Came to know Python via the famous article by Eric, where he recommended Python as the first language for programmers. I followed the doc from official website of Python, but the overall experience was not so satisfying. (Not exactly sure why.) I didn’t pursue this language too much afterwards, and the reason I told myself is that redundancy in this language, namely the : for introducing one block and the indentation inside one block. CoffeeScript is one example that removes this redundancy.

Someone may call this nitpicking, so more reasons are required to show Python is the not as intuitive as one thinks. Luckily, I came across this article recently.

Among the ten mistakes, only three are language (syntax) related, which do not have very intuitive semantics. Therefore, one get surprising outcome. The rest are problems existing in practice. (As one theorist, I don’t deal with problems in reality.)

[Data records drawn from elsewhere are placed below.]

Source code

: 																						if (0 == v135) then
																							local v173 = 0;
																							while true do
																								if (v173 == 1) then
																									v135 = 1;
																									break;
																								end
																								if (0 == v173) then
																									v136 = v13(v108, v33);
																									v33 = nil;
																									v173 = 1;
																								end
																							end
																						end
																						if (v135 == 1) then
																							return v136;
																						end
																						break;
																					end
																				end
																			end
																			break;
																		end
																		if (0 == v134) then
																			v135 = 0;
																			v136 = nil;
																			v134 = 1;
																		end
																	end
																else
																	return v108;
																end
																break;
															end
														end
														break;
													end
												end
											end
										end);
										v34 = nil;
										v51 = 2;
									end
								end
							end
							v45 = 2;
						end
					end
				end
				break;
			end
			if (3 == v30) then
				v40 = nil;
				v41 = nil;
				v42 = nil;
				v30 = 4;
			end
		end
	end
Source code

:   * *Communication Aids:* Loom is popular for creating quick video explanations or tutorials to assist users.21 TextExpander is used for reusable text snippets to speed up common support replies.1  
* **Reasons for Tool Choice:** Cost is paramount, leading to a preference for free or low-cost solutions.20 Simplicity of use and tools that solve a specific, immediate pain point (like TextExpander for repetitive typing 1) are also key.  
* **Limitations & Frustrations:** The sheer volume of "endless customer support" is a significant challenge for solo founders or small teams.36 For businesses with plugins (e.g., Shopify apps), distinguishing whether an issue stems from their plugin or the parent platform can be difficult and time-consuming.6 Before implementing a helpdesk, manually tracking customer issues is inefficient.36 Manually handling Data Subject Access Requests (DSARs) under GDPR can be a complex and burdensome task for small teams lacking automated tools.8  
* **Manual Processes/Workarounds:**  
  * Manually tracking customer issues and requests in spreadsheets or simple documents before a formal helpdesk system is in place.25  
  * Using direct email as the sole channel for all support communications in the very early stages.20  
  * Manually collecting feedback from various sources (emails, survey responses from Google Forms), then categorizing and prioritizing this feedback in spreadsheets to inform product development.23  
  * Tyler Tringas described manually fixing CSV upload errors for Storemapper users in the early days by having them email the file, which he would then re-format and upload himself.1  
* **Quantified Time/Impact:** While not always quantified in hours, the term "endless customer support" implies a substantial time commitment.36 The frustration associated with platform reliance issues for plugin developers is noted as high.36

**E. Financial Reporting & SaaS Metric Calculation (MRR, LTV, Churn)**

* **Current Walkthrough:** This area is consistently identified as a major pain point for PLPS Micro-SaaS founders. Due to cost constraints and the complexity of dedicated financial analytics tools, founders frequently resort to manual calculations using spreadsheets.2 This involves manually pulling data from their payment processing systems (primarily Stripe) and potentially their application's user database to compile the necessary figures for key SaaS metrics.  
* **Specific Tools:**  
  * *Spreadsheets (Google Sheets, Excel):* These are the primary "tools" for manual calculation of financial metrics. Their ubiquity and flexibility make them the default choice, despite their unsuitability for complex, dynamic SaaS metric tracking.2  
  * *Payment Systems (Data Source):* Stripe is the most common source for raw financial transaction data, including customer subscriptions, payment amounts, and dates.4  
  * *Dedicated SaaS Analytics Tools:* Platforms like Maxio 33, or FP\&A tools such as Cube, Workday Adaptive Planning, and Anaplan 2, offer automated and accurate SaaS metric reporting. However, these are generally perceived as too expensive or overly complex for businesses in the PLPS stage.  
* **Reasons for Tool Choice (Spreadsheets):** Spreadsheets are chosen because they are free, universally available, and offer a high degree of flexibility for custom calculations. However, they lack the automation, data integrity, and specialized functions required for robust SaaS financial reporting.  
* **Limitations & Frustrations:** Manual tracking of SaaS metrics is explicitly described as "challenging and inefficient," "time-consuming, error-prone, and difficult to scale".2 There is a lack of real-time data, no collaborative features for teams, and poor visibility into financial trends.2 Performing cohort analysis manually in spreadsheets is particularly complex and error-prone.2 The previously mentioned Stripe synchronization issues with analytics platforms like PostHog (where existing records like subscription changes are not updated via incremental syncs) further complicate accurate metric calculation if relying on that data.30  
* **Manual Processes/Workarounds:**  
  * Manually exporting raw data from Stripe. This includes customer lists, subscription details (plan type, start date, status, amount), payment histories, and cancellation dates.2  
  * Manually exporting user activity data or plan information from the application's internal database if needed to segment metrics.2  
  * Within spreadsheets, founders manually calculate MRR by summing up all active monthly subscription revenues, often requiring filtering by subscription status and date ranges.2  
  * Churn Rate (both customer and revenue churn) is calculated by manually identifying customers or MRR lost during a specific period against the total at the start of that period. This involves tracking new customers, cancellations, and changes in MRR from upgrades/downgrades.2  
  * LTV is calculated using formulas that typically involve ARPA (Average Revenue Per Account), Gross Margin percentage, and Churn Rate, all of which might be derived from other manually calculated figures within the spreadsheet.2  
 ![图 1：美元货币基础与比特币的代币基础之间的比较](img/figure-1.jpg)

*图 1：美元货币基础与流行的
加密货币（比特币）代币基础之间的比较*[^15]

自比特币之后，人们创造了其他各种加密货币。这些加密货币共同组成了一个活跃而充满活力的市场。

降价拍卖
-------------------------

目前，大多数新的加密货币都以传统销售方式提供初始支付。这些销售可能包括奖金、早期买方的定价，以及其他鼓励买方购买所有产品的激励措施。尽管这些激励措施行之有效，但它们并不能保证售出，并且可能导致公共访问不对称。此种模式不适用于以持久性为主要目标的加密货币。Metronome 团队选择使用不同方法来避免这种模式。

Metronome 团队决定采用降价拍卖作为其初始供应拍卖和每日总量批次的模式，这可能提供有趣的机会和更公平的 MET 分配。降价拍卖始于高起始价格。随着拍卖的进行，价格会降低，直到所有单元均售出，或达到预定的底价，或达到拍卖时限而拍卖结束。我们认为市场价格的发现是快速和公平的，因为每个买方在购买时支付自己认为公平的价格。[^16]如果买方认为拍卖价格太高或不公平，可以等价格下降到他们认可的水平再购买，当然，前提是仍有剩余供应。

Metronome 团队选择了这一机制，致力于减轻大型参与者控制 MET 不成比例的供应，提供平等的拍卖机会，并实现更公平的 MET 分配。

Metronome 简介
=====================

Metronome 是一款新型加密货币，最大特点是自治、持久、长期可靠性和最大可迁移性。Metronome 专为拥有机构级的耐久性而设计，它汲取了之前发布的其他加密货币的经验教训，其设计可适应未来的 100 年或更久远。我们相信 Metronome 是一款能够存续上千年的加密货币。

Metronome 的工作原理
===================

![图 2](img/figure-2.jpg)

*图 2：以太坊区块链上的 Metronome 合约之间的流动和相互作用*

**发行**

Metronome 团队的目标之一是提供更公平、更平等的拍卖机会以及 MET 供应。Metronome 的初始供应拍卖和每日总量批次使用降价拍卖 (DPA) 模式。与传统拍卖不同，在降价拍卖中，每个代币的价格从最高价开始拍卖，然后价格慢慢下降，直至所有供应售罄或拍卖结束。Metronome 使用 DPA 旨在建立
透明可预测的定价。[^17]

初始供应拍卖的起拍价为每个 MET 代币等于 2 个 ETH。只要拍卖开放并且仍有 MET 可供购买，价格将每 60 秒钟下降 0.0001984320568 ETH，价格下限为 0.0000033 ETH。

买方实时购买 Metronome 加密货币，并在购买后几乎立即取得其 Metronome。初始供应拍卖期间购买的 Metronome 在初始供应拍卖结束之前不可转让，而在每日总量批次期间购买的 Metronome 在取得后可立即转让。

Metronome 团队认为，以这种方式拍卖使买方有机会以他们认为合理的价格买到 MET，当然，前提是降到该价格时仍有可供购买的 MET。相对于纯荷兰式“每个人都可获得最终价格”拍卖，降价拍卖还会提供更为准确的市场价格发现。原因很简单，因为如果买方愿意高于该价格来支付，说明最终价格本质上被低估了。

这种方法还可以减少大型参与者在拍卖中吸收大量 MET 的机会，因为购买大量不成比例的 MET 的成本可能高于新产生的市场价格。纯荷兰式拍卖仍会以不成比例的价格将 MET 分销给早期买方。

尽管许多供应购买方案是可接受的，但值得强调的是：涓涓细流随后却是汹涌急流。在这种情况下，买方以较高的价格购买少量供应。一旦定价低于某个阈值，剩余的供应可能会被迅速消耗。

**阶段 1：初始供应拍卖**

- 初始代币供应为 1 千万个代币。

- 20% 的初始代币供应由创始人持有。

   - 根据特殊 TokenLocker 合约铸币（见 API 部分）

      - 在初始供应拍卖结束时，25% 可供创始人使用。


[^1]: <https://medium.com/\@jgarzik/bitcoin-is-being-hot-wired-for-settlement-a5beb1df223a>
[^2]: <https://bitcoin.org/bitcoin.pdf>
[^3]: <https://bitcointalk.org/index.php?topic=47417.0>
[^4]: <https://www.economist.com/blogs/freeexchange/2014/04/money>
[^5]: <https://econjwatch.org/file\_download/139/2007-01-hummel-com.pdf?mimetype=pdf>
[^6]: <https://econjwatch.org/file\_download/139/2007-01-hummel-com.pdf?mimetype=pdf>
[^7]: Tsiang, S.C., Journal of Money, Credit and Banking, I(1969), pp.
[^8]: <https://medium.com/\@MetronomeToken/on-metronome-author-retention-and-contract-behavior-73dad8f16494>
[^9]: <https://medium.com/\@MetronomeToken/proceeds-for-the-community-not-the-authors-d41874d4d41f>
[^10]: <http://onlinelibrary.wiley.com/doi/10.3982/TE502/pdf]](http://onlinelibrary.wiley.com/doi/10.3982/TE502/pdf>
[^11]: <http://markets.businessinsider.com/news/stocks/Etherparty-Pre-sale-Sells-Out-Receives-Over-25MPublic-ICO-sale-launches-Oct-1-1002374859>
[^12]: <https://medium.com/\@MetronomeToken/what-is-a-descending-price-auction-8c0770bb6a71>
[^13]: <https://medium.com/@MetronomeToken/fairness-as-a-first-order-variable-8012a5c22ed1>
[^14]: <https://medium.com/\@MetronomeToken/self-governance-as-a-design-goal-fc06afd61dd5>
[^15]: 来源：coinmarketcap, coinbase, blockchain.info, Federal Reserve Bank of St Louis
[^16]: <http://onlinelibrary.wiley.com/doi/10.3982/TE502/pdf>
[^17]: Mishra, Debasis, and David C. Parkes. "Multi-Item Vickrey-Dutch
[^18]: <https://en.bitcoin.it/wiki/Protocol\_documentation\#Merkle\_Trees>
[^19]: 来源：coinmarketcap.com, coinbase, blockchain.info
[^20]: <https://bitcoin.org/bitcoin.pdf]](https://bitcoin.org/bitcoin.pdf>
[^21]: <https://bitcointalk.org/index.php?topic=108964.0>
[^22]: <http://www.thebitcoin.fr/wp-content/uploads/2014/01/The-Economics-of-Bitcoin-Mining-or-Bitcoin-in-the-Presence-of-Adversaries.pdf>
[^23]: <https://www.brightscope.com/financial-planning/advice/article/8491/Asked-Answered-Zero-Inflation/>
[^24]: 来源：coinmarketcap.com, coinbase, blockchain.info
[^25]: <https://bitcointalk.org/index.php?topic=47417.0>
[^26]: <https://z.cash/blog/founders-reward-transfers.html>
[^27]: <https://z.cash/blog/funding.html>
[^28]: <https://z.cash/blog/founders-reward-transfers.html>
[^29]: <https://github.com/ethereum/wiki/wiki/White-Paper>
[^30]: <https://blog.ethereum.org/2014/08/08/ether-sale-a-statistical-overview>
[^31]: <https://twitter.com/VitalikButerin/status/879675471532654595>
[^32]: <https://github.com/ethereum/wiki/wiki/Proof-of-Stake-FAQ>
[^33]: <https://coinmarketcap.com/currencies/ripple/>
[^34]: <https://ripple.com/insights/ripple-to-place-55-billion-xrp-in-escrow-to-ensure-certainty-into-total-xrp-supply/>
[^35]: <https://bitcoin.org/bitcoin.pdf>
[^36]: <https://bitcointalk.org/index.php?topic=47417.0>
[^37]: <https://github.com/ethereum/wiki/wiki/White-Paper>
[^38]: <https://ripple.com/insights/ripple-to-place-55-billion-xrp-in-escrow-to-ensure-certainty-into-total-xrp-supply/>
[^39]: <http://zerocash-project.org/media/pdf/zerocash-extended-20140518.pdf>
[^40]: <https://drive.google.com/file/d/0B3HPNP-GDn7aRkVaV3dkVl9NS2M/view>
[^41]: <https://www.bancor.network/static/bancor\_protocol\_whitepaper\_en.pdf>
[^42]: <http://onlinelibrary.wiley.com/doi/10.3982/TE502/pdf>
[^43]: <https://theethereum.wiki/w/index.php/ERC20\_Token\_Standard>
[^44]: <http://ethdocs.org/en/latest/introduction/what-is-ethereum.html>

  • OOP related. (#2 Using class variables incorrectly) It feels weird to use OOP in one scripting language, so I will skip this category.

  • Exception related. (#3 Specifying parameters incorrectly for an exception block) Exceptions maybe very useful in production code, but I have never written any production code, so I can’t comment on this category.

  • Programmer related. (#5 Modifying a list while iterating over it #7 Creating circular module dependencies) It’s just wrong in any languages, so what I can say…

  • Module related. (#8 Name clashing with Python Standard Library modules)

  • Compatibility related. (#9 Failing to address differences between Python2 and Python3)

  • Hidden stuff related. (#10 Misusing the __del__ method) I guess it’s not meant to be used, for it has this weird prefix.

function default arguments

Personally, I expect the code does what it seems to do, but I am wrong for Python. (I didn’t even bother myself to find out the “why” for Python.)

def foo (bar = [])
    return bar

Running above Python program in the repl:

>>> foo()
>>> foo()
["baz", "baz"]
>>> foo()
["baz", "baz", "baz"]

Fortunately, CoffeeScript is intuitive this time.

foo = (bar = []) -> bar.push 'baz'; bar

>>> foo()
[ 'baz' ]
>>> foo()
[ 'baz' ]
>>> foo()
[ 'baz' ]

scoping rules

This is pure stupid. Any reason to back up this design is excuse.

x = 10
def foo():
    x += 1
    print x

>>> foo()
Traceback (most recent call last):
  File "<stdin>", line 1, in <module>
  File "<stdin>", line 2, in foo
UnboundLocalError: local variable 'x' referenced before assignment

Let’s see what the right way is:

x = 10
foo = ->
  x += 1
  console.log x

>>> foo()

variables binding in closures

It’s actually one feature; variables are captured “by reference”.

x = [1..4].map (i) -> (x) -> x*i

y = (((x) -> x*i) for i in [1..4])

for f in x
  alert f 1 # expected behavior

for f in y
  alert f 1 # surprising behavior

As mentioned in the comment to the original post, generator is proposed as one solution to this problem. To be honest, it seems quite good, syntactically, but this generator syntax is too similar to list comprehension. It’s a matter of taste.